» **Data extracts**:
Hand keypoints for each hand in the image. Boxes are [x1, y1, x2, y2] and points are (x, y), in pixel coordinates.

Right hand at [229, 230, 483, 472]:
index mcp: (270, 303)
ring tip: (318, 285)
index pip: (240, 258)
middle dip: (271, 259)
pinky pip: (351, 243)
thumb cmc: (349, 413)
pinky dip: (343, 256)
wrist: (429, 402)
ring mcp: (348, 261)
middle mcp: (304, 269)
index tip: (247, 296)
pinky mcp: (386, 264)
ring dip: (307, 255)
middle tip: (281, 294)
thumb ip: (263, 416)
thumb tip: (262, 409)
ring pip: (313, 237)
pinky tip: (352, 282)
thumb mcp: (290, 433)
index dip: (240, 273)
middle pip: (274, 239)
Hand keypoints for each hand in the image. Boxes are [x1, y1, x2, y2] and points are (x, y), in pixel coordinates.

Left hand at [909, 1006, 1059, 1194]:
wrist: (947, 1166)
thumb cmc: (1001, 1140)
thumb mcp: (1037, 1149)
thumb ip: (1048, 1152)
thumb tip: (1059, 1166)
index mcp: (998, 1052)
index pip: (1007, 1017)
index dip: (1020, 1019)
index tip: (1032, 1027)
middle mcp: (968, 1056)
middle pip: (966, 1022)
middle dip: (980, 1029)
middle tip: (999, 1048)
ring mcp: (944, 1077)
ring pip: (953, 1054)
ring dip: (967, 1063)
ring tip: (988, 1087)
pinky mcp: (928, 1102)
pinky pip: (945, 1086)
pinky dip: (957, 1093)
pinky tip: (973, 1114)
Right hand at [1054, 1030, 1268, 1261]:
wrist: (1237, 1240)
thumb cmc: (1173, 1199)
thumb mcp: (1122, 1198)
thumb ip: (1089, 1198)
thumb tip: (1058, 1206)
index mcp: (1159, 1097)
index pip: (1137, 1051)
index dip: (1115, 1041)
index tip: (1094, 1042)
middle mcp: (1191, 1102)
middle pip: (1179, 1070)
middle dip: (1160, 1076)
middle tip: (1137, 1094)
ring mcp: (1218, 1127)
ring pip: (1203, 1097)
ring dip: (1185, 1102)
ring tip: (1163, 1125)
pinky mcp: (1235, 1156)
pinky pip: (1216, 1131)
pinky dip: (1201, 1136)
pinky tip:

» **What you are asked to do**: Transcribe each of the records verbatim.

» **Answer**:
Hand keypoints for each hand in the image. Boxes are [x1, y1, x2, y2] and points are (x, y), in pixel coordinates.

Right hand at [229, 230, 483, 472]:
index mcp: (270, 303)
ring tip: (318, 285)
index pip: (240, 258)
middle dip: (271, 259)
pinky pip: (351, 243)
thumb cmc: (349, 413)
pinky dip: (343, 256)
wrist: (429, 402)
ring mcp: (348, 261)
middle mcp: (304, 269)
index tip: (247, 296)
pinky mcp: (386, 264)
ring dip: (307, 255)
middle tip: (281, 294)
thumb ip: (263, 416)
thumb tip: (262, 409)
ring pip: (313, 237)
pinky tip: (352, 282)
thumb mcp: (290, 433)
index dip: (240, 273)
middle pip: (274, 239)
Hand keypoints for each hand in the image. Boxes are [x1, y1, x2, y2] and points are (x, y), in pixel coordinates.

Left hand at [909, 1006, 1059, 1194]:
wrist: (947, 1166)
thumb cmc: (1001, 1140)
thumb mcp: (1037, 1149)
thumb ip: (1048, 1152)
thumb tip: (1059, 1166)
index mcp: (998, 1052)
index pip: (1007, 1017)
index dip: (1020, 1019)
index tip: (1032, 1027)
middle mcp: (968, 1056)
middle pip: (966, 1022)
middle dip: (980, 1029)
middle tip: (999, 1048)
ring mcp: (944, 1077)
ring pip: (953, 1054)
ring dip: (967, 1063)
ring tip: (988, 1087)
pinky mcp: (928, 1102)
pinky pip: (945, 1086)
pinky dip: (957, 1093)
pinky tip: (973, 1114)
Right hand at [1054, 1030, 1268, 1261]:
wrist: (1237, 1240)
thumb cmc: (1173, 1199)
thumb mcp: (1122, 1198)
thumb ip: (1089, 1198)
thumb tip: (1058, 1206)
index mcp: (1159, 1097)
index pip: (1137, 1051)
index dip: (1115, 1041)
index tip: (1094, 1042)
middle mcp: (1191, 1102)
middle pip: (1179, 1070)
middle dip: (1160, 1076)
middle tip: (1137, 1094)
ring mcp: (1218, 1127)
ring pip: (1203, 1097)
ring dip: (1185, 1102)
ring tip: (1163, 1125)
pinky mcp: (1235, 1156)
pinky pip: (1216, 1131)
pinky dip: (1201, 1136)
pinky tip:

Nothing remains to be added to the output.